Guardi … scritte contrarie agli ebrei e scritte contrarie allo Stato d’Israele sono ricorrenti: capita molto spesso di doverle leggere. Noi ci siamo organizzati, insieme al Comune di Roma, con un servizio che fotografa per documentare queste scritte e poi si interviene per la cancellazione, per evitare che si accumulino a centinaia. Ogni volta che si alza il livello del dibattito, le scritte appaiono: quindi, possiamo dire che è un fenomeno minore perché se l’ostilità verso gli ebrei o verso lo Stato d’Israele si sfoga attraverso scritte sui muri, è una cosa controllabile, è una cosa riparabile in breve tempo. Quello che noi riteniamo vada coltivato è il dialogo interreligioso, la possibilità per gli ebrei di esprimere la loro cultura, la loro storia e tutto ciò che ha riguardato i fatti del passato e che ha coinvolto fortemente anche l’Italia e la storia italiana, perché la storia della presenza ebraica in Italia risale a 2.200 anni fa. Quindi, la comunità ebraica in Italia è una delle comunità fondanti della nazione italiana.
Papa Francesco ha affermato che è una contraddizione che un cristiano sia antisemita: sono parole a volte trascurate…
Non sono trascurate da noi: per noi hanno una grande importanza. Sono più di 50 anni che i rapporti tra cattolici ed ebrei sono in continuo miglioramento. Siamo entrati in una fase positiva: da Giovanni XXIII in poi. Dal Concilio Vaticano II in poi i rapporti hanno preso un andamento positivo che noi siamo molto impegnati a mantenere, perché lo riteniamo qualcosa di prezioso per l’Italia. Quindi, una frase del genere detta dal Papa ha il suo enorme peso per tutti i fedeli cattolici che poi affluiscono a milioni ad ascoltare le parole del Papa, e ci dà la conferma che dobbiamo proseguire su questa strada.

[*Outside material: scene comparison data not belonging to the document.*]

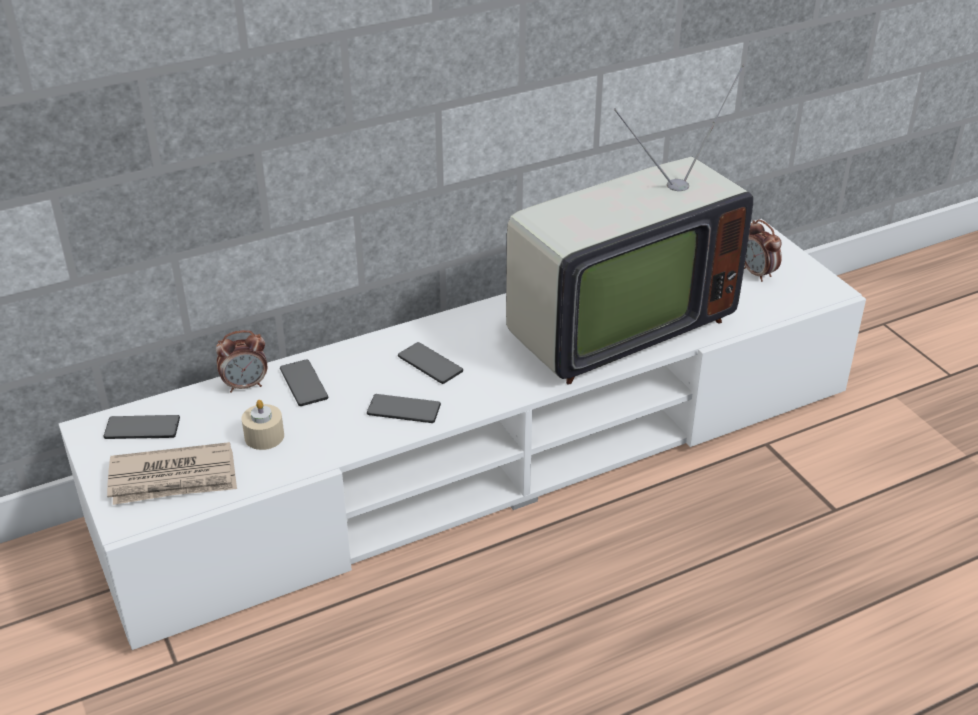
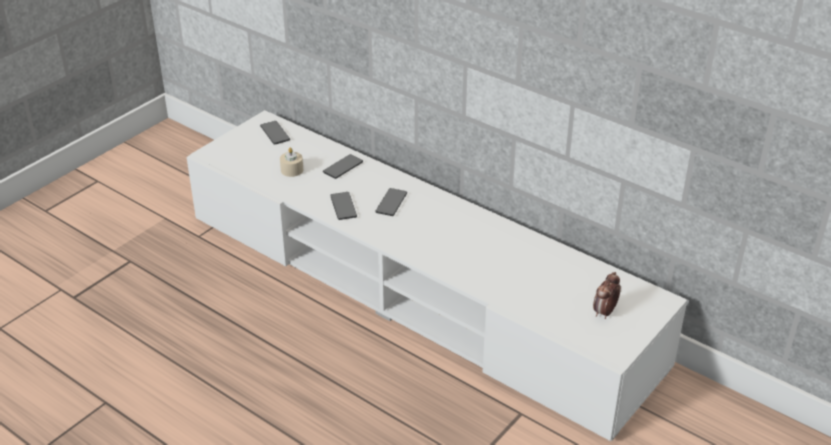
camera: 65 degrees right, 0 degrees up
(174, 479) = (244, 156): newspaper -> none
(245, 385) = (329, 150): alarm clock -> none
(612, 327) = (483, 261): television -> none

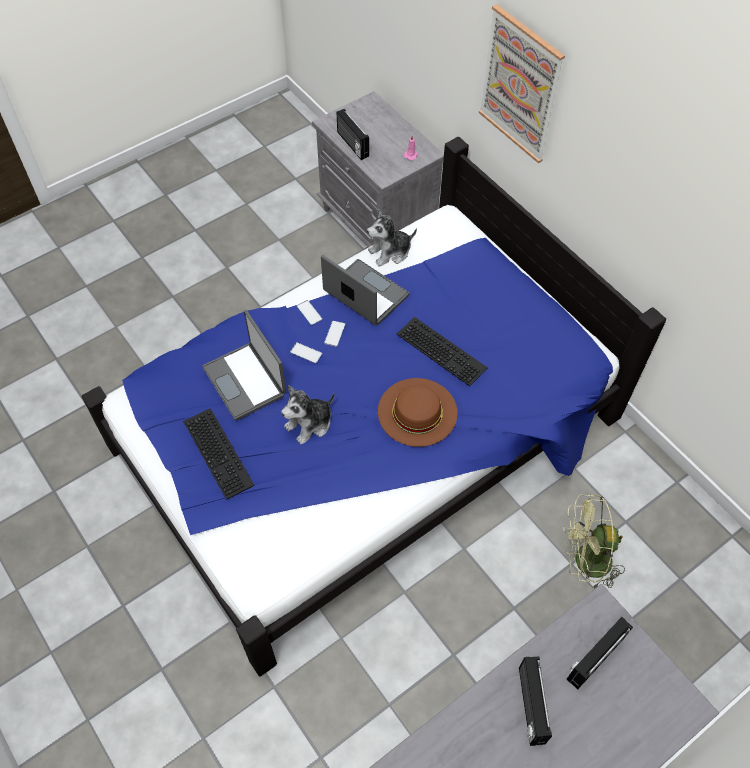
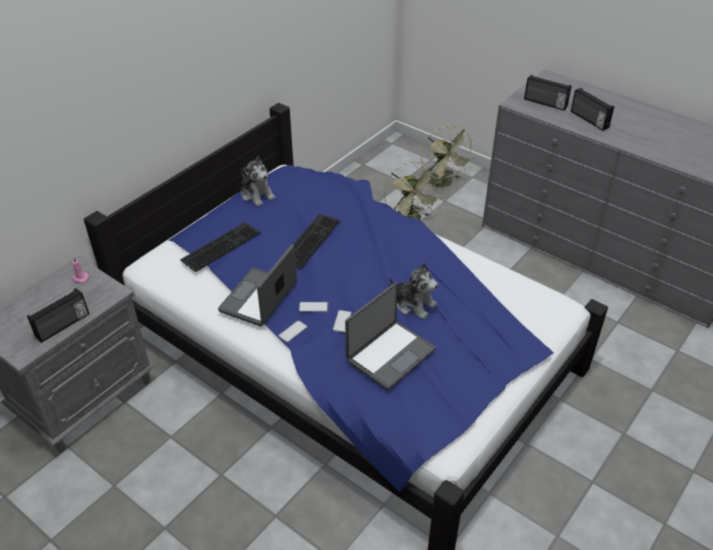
camera: 105 degrees left, 15 degrees down
(220, 452) = (471, 352): keyboard -> keyboard (220, 245)
(390, 252) = (198, 296): plush toy -> plush toy (257, 195)
(417, 412) = (376, 243): brown hat -> none
(520, 85) = (110, 98): picture -> none
(529, 705) = (588, 120): radio -> radio turned 75 degrees clockwise
(672, 638) = (444, 183): none -> green fan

Lo scorso 8 giugno, lei aveva partecipato all’invocazione di pace nei Giardini Vaticani, voluta da Papa Francesco. Quel giorno sembra lontano, e da allora tanto sangue è stato versato in Terra Santa…
Meno lontano di quanto sembri, perché il rapporto tra lo Stato d’Israele e la componente palestinese che fa capo ad Abu Mazen rimane una speranza di dialogo e una speranza di pace. Perché Abu Mazen rappresenta il gruppo palestinese che sta tentando di costruire in Cisgiordania uno Stato palestinese che abbia la capacità di dialogare con lo Stato di Israele. Io ho visitato Israele circa un mese fa, però prima che esplodessero i fatti bellici; e ho avuto, accompagnato dal sindaco di Gerusalemme, la fortuna di poter vedere diverse iniziative che sono prese in comune fra ebrei e musulmani, sui quartieri di confine di Gerusalemme dove vivono in una convivenza pacifica famiglie ebree e famiglie musulmane. E ho visto diverse iniziative rivolte ai giovani e alle donne, per cercare di far tesoro del patrimonio culturale di entrambe le religioni e per educare i giovani ad una convivenza costruttiva.